YANG PERLU DIKERJAKAN
1. Tolong tentukan apakah setiap pernyataan berikut sesuai dengan teks tentang hadis larangan membunuh semut, lalu jawab ya atau tidak disertai kutipan persis dari teks yang menjadi dasarnya. (a) Para ulama memahami larangan dalam hadis itu berlaku untuk seluruh jenis semut. (b) Teks membolehkan semut dibunuh dengan cara dibakar. (c) Burung shurad disebut sejenis burung pipit.
2. Tulis ulang kata demi kata bagian teks tentang hadis larangan membunuh semut, mulai dari "Bolehnya membunuh semut" sampai dengan "menyiksa hewan tersebut.".

TEKS EKSTRAKSI
A.
PEMBAHASAN
Hadis
Ibnu Abbas Riwayat
Abu Daud Tentang Larangan Membunuh Empat Binatang
Melata
عَنْ ابْنِ عَبَّاسٍ
رَضِىَ اللّٰهُ عَنْهُمَا قَالَ : أَنَّ النَّبِىُّ صَلَّى اللّٰهُ عَلَيْهِ
وَسَلَّمَ نَهَى عَنْ قَتْلِ اَرْبَعِ مِنَ الدَّوَابِّ : النَّمْلَةُ ,
وَالنَّحْلَةُ , وَالْهُدْهُدُ , وَالصُّرَدُ . رواه أبو داود (5267)
“Dari Ibnu Abbas ra. berkata: Sesungguhnya Rasulullah ﷺ
melarang membunuh semut, lebah, burung hud-hud dan burung shurad (sejenis
burung pipit)” (HR. Abu Daud)[1]
Selintas jika dipahami dari hadits di
atas menyatakan bahwa membunuh semut adalah hal yang dilarang oleh Rasulullah ﷺ, sehingga termasuk perbuatan yang
harus dihindari. Namun para ulama mengarahkan bahwa semut yang dimaksud dalam
hadits tersebut tidaklah bermakna mutlak yang mencakup seluruh jenis semut,
namun hanya tertentu pada semut-semut besar dan panjang yang tersebut dalam
kisah Nabi Sulaiman. Sehingga ketika semut selain jenis ini boleh-boleh saja
untuk dibunuh, terlebih ketika semut itu menyakiti terhadap manusia atau
mengganggu aktivitasnya. Bahkan jika semut besar dan panjang yang haram
dibunuh ini menyakiti manusia maka keharaman membunuhnya menjadi hilang,
sehingga boleh-boleh saja hewan ini dibunuh.
Bolehnya membunuh semut ini dengan
catatan sekiranya cara membunuhnya tidak dengan cara membakarnya, tapi dengan
cara lain seperti memukul atau menginjaknya, sebab membunuh semut dengan
perantara membakar akan menyakiti terhadap semut itu sendiri. Kita diperintahkan untuk menggunakan cara yang baik
dalam membunuh hewan. Salah satu cara yang baik adalah tidak membunuh dengan
sesuatu yang akan semakin menyiksa hewan tersebut.

(Butir dari sumber data)
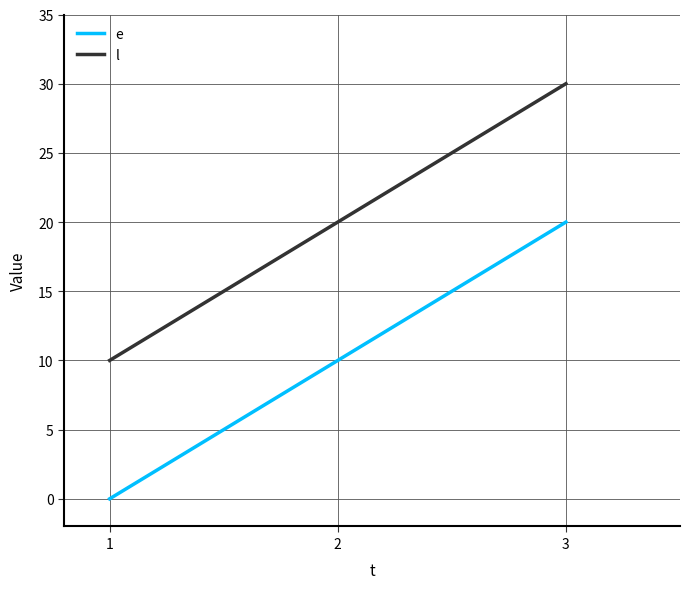

Rank the categories by e value from highest to lowest.

3, 2, 1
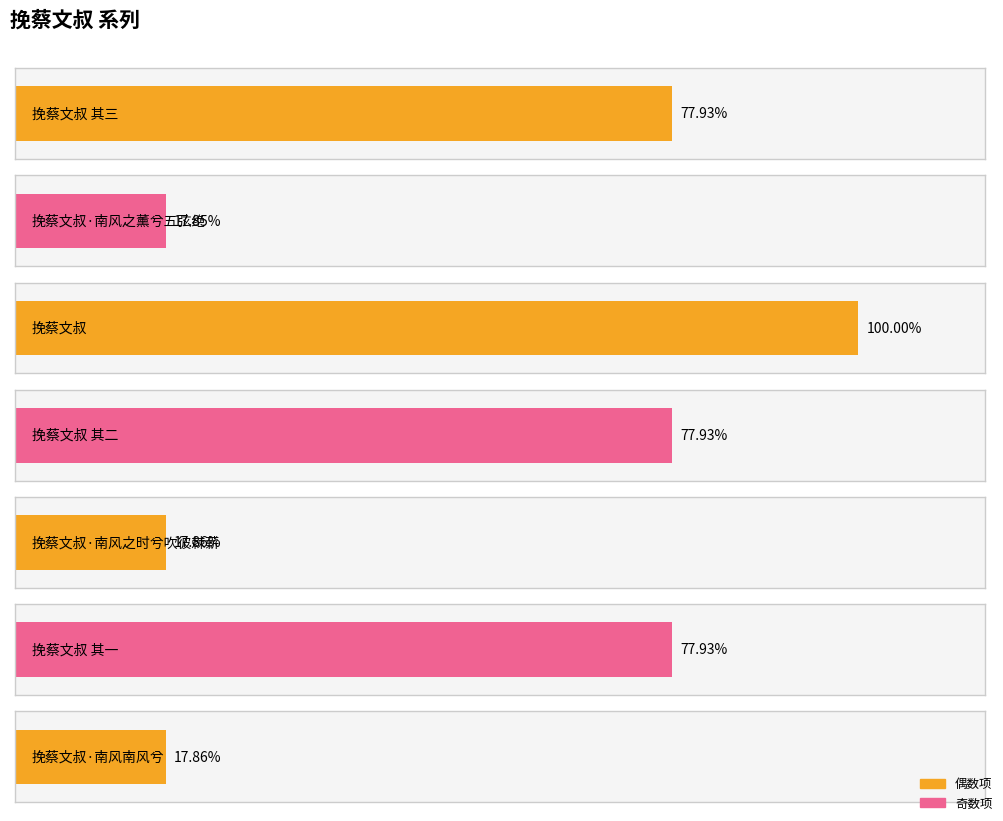

List the labels in order of value, largest first.

挽蔡文叔, 挽蔡文叔 其三, 挽蔡文叔 其二, 挽蔡文叔 其一, 挽蔡文叔·南风南风兮, 挽蔡文叔·南风之时兮吹彼棘薪, 挽蔡文叔·南风之薰兮五弦绝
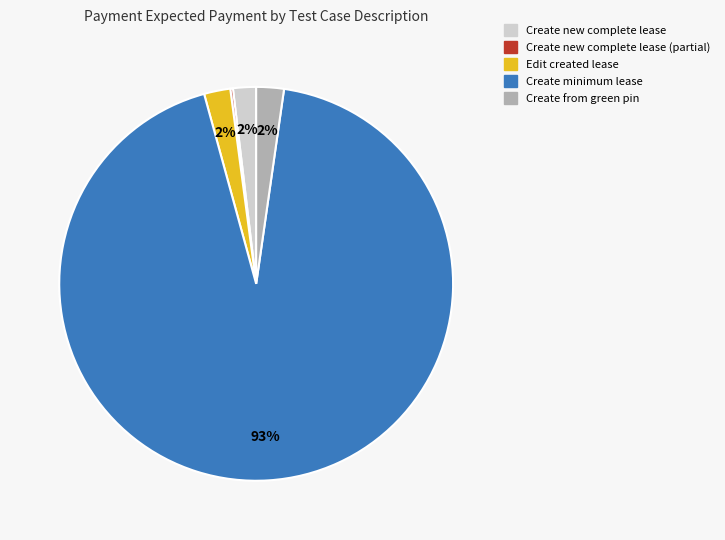

The Create minimum lease slice represents 93% of the pie. True or false?

True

JAWABAN
1.
(a) Tidak: "tidaklah bermakna mutlak yang mencakup seluruh jenis semut"
(b) Tidak: "sekiranya cara membunuhnya tidak dengan cara membakarnya"
(c) Ya: "burung shurad (sejenis burung pipit)"

2.
Bolehnya membunuh semut ini dengan
catatan sekiranya cara membunuhnya tidak dengan cara membakarnya, tapi dengan
cara lain seperti memukul atau menginjaknya, sebab membunuh semut dengan
perantara membakar akan menyakiti terhadap semut itu sendiri. Kita diperintahkan untuk menggunakan cara yang baik
dalam membunuh hewan. Salah satu cara yang baik adalah tidak membunuh dengan
sesuatu yang akan semakin menyiksa hewan tersebut.